* _ASSIGNED TASK_:
Output every line of text in the listing below, copied character for character and in the same order, but leave the pictures out.

----- SOURCE RECORDS

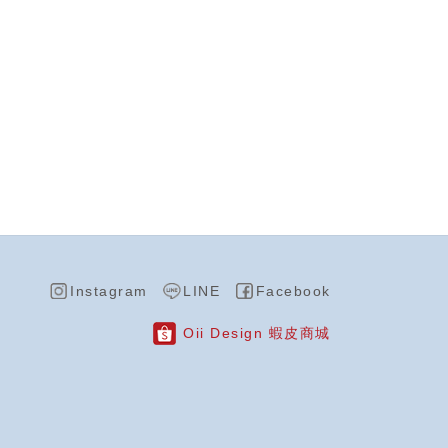
Instagram
LINE
Facebook
Oii Design 蝦皮商城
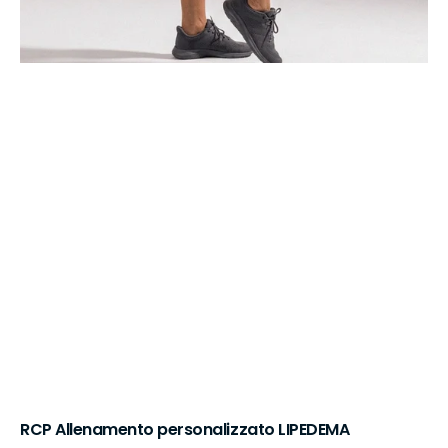
RCP Allenamento personalizzato LIPEDEMA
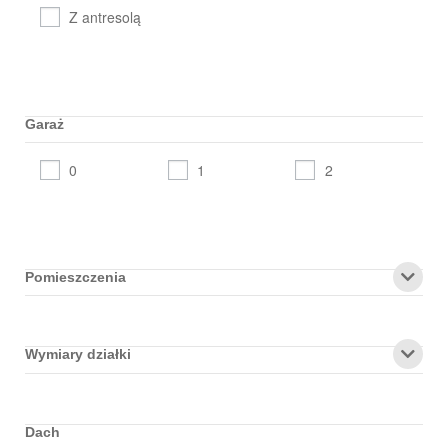
Z antresolą
Garaż
0
1
2
Pomieszczenia
Wymiary działki
Dach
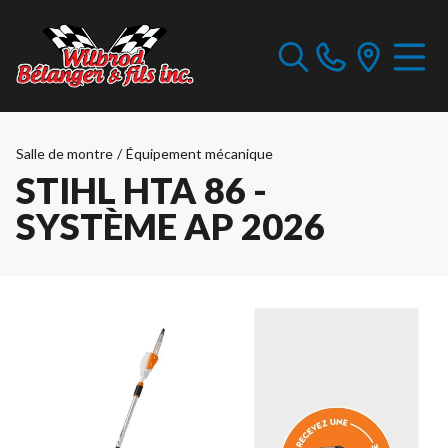
Salle de montre
/
Équipement mécanique
STIHL HTA 86 -
SYSTÈME AP 2026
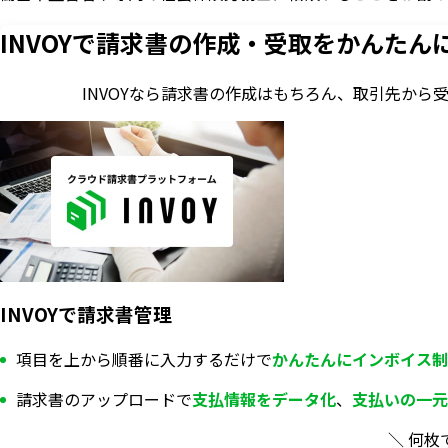
INVOYで請求書の作成・
受取をかんたん
INVOYなら請求書の作成はもちろん、
取引先から
INVOYで請求書管理
項目を上から順番に入力するだけで
かんたんにインボイス制
請求書のアップロードで
支払情報を
データ化
、
支払いの一元
＼ 何枚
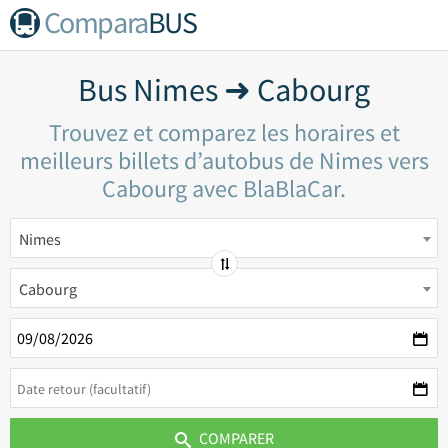
Compara
BUS
Bus Nimes ➜ Cabourg
Trouvez et comparez les horaires et
meilleurs billets d’autobus de Nimes vers
Cabourg avec BlaBlaCar.
Nimes
Cabourg
COMPARER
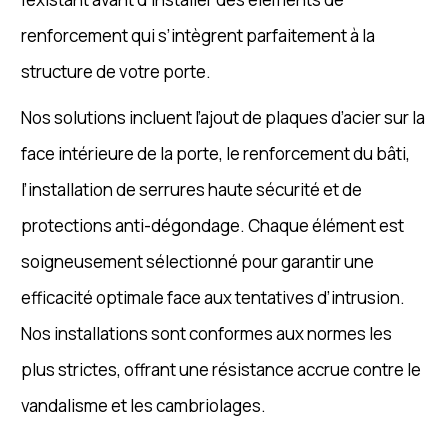
renforcement qui s’intègrent parfaitement à la
structure de votre porte.
Nos solutions incluent l’ajout de plaques d’acier sur la
face intérieure de la porte, le renforcement du bâti,
l’installation de serrures haute sécurité et de
protections anti-dégondage. Chaque élément est
soigneusement sélectionné pour garantir une
efficacité optimale face aux tentatives d’intrusion.
Nos installations sont conformes aux normes les
plus strictes, offrant une résistance accrue contre le
vandalisme et les cambriolages.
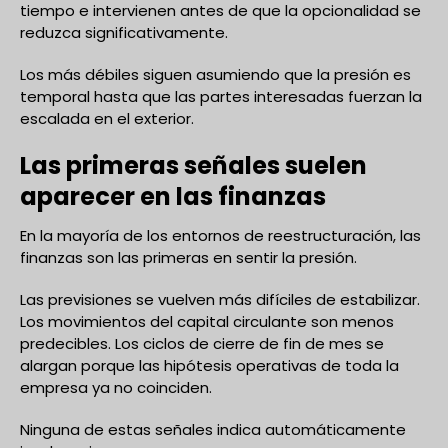
tiempo e intervienen antes de que la opcionalidad se
reduzca significativamente.
Los más débiles siguen asumiendo que la presión es
temporal hasta que las partes interesadas fuerzan la
escalada en el exterior.
Las primeras señales suelen
aparecer en las finanzas
En la mayoría de los entornos de reestructuración, las
finanzas son las primeras en sentir la presión.
Las previsiones se vuelven más difíciles de estabilizar.
Los movimientos del capital circulante son menos
predecibles. Los ciclos de cierre de fin de mes se
alargan porque las hipótesis operativas de toda la
empresa ya no coinciden.
Ninguna de estas señales indica automáticamente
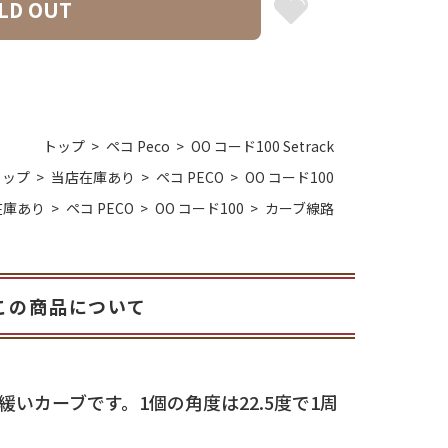
LD OUT
トップ
ペコ Peco
OO コード100 Setrack
トップ
当店在庫あり
ペコ PECO
OO コード100
在庫あり
ペコ PECO
OO コード100
カーブ線路
この商品について
緩いカーブです。1個の角度は22.5度で1周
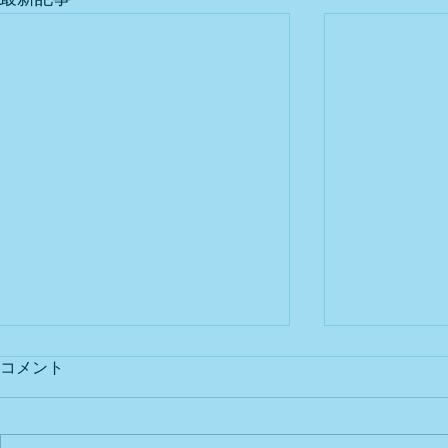
コメント
出店予定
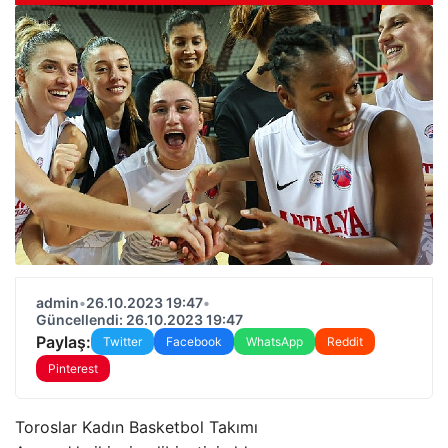
admin
•
26.10.2023 19:47
•
Güncellendi: 26.10.2023 19:47
Paylaş:
Twitter
Facebook
WhatsApp
Reddit
Pinterest
Toroslar Kadın Basketbol Takımı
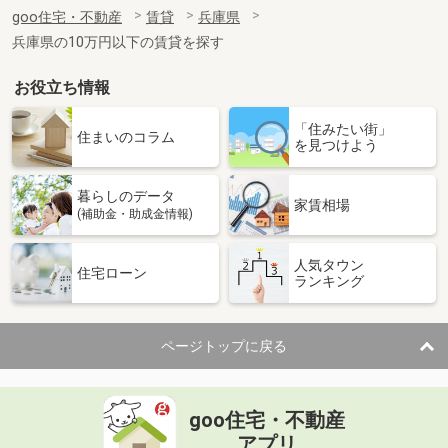
住 所
兵庫県高砂市伊保崎１丁目
goo住宅・不動産
賃貸
兵庫県
専有面積
22.35m²
兵庫県の10万円以下の賃貸を探す
間取り
1K
お役立ち情報
兵庫県明石市西明石町５丁目
「住みたい街」
価 格
4万円
住まいのコラム
を見つけよう
住 所
兵庫県明石市西明石町５丁目
専有面積
24.51m²
暮らしのデータ
間取り
1DK
家賃相場
(補助金・助成金情報)
兵庫県明石市大久保町西島
人気タウン
住宅ローン
ランキング
価 格
6.40万円
住 所
兵庫県明石市大久保町西島
専有面積
45.09m²
ページトップに戻る
間取り
2DK
兵庫県明石市魚住町西岡
goo住宅・不動産
価 格
4.85万円
アプリ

----------

* _ANSWER TO THIS TASK_:
Instagram
LINE
Facebook
Oii Design 蝦皮商城
RCP Allenamento personalizzato LIPEDEMA
Z antresolą
Garaż
0
1
2
Pomieszczenia
Wymiary działki
Dach
Salle de montre
/
Équipement mécanique
STIHL HTA 86 -
SYSTÈME AP 2026
INVOYで請求書の作成・
受取をかんたん
INVOYなら請求書の作成はもちろん、
取引先から
INVOYで請求書管理
項目を上から順番に入力するだけで
かんたんにインボイス制
請求書のアップロードで
支払情報を
データ化
、
支払いの一元
＼ 何枚
Compara
BUS
Bus Nimes ➜ Cabourg
Trouvez et comparez les horaires et
meilleurs billets d’autobus de Nimes vers
Cabourg avec BlaBlaCar.
Nimes
Cabourg
COMPARER
renforcement qui s’intègrent parfaitement à la
structure de votre porte.
Nos solutions incluent l’ajout de plaques d’acier sur la
face intérieure de la porte, le renforcement du bâti,
l’installation de serrures haute sécurité et de
protections anti-dégondage. Chaque élément est
soigneusement sélectionné pour garantir une
efficacité optimale face aux tentatives d’intrusion.
Nos installations sont conformes aux normes les
plus strictes, offrant une résistance accrue contre le
vandalisme et les cambriolages.
tiempo e intervienen antes de que la opcionalidad se
reduzca significativamente.
Los más débiles siguen asumiendo que la presión es
temporal hasta que las partes interesadas fuerzan la
escalada en el exterior.
Las primeras señales suelen
aparecer en las finanzas
En la mayoría de los entornos de reestructuración, las
finanzas son las primeras en sentir la presión.
Las previsiones se vuelven más difíciles de estabilizar.
Los movimientos del capital circulante son menos
predecibles. Los ciclos de cierre de fin de mes se
alargan porque las hipótesis operativas de toda la
empresa ya no coinciden.
Ninguna de estas señales indica automáticamente
LD OUT
トップ
ペコ Peco
OO コード100 Setrack
トップ
当店在庫あり
ペコ PECO
OO コード100
在庫あり
ペコ PECO
OO コード100
カーブ線路
この商品について
緩いカーブです。1個の角度は22.5度で1周
コメント
出店予定
admin
•
26.10.2023 19:47
•
Güncellendi: 26.10.2023 19:47
Paylaş:
Twitter
Facebook
WhatsApp
Reddit
Pinterest
Toroslar Kadın Basketbol Takımı
住 所
兵庫県高砂市伊保崎１丁目
goo住宅・不動産
賃貸
兵庫県
専有面積
22.35m²
兵庫県の10万円以下の賃貸を探す
間取り
1K
お役立ち情報
兵庫県明石市西明石町５丁目
「住みたい街」
価 格
4万円
住まいのコラム
を見つけよう
住 所
兵庫県明石市西明石町５丁目
専有面積
24.51m²
暮らしのデータ
間取り
1DK
家賃相場
(補助金・助成金情報)
兵庫県明石市大久保町西島
人気タウン
住宅ローン
ランキング
価 格
6.40万円
住 所
兵庫県明石市大久保町西島
専有面積
45.09m²
ページトップに戻る
間取り
2DK
兵庫県明石市魚住町西岡
goo住宅・不動産
価 格
4.85万円
アプリ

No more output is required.